DATA SHOWN Block Start

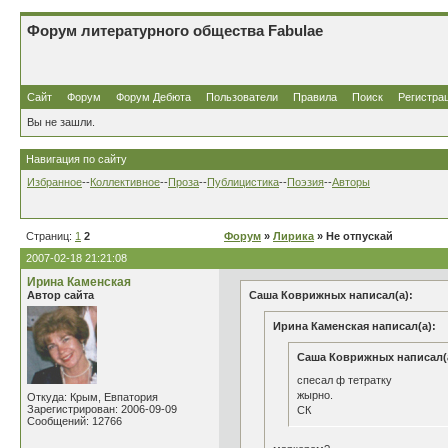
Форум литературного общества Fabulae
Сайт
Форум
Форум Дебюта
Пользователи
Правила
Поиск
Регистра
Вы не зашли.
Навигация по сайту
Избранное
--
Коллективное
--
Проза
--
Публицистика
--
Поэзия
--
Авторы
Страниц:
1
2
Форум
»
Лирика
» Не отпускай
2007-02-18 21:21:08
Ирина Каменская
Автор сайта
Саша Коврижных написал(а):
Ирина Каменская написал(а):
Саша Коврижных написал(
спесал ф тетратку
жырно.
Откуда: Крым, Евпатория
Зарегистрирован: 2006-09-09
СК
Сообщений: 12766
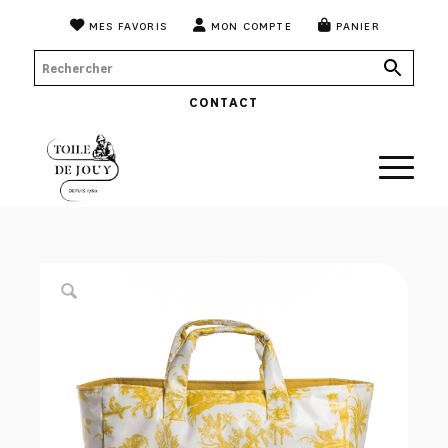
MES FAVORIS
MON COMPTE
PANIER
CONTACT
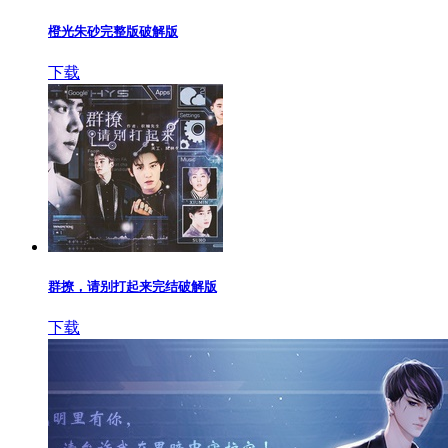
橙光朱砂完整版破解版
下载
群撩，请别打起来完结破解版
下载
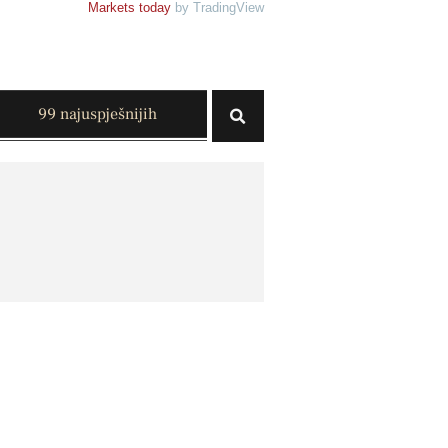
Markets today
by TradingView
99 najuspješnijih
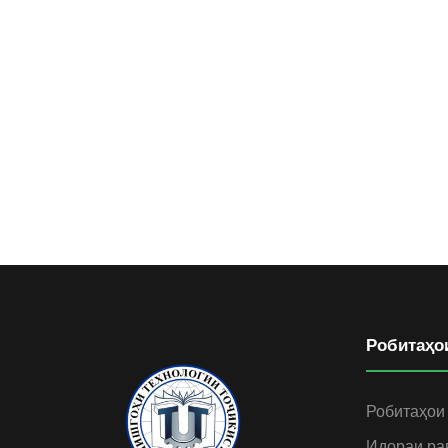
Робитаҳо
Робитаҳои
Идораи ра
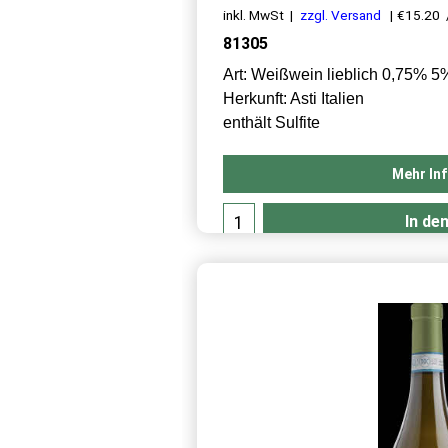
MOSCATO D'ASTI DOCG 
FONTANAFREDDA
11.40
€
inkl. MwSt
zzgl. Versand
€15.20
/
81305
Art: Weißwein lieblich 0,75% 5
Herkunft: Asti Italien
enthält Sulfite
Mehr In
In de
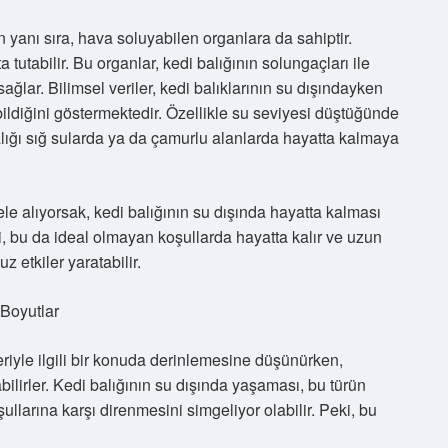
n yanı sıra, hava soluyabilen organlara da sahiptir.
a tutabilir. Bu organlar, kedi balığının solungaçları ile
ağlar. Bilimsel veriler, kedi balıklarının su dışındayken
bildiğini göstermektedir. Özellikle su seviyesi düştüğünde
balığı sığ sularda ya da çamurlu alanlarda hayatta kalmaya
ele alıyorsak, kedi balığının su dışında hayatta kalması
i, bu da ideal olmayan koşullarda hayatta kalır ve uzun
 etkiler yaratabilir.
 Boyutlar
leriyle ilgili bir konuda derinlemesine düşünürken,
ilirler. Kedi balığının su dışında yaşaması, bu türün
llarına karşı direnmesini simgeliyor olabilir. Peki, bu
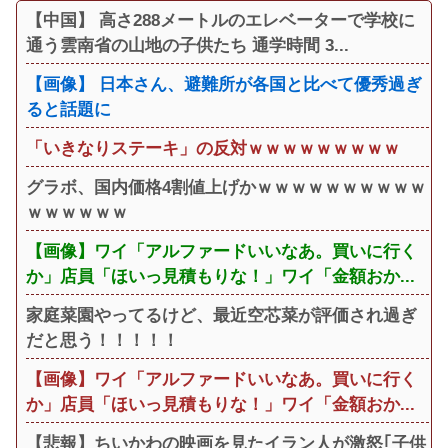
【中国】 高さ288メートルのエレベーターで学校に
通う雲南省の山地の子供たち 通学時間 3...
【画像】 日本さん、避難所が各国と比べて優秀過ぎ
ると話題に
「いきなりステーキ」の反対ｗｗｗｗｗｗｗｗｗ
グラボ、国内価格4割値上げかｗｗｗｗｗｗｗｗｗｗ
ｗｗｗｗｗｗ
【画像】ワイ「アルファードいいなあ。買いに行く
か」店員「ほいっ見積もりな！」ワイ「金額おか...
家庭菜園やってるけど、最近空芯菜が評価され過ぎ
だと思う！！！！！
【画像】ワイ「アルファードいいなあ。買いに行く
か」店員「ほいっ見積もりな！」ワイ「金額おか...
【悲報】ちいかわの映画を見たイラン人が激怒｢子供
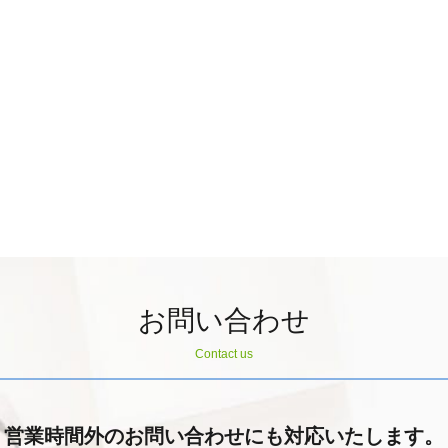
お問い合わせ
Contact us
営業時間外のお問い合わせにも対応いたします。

DATA SHOWN Block End

EXERCISE DETAILS: Give only the number of lines above that contain the word "balığının".

RESULT: 3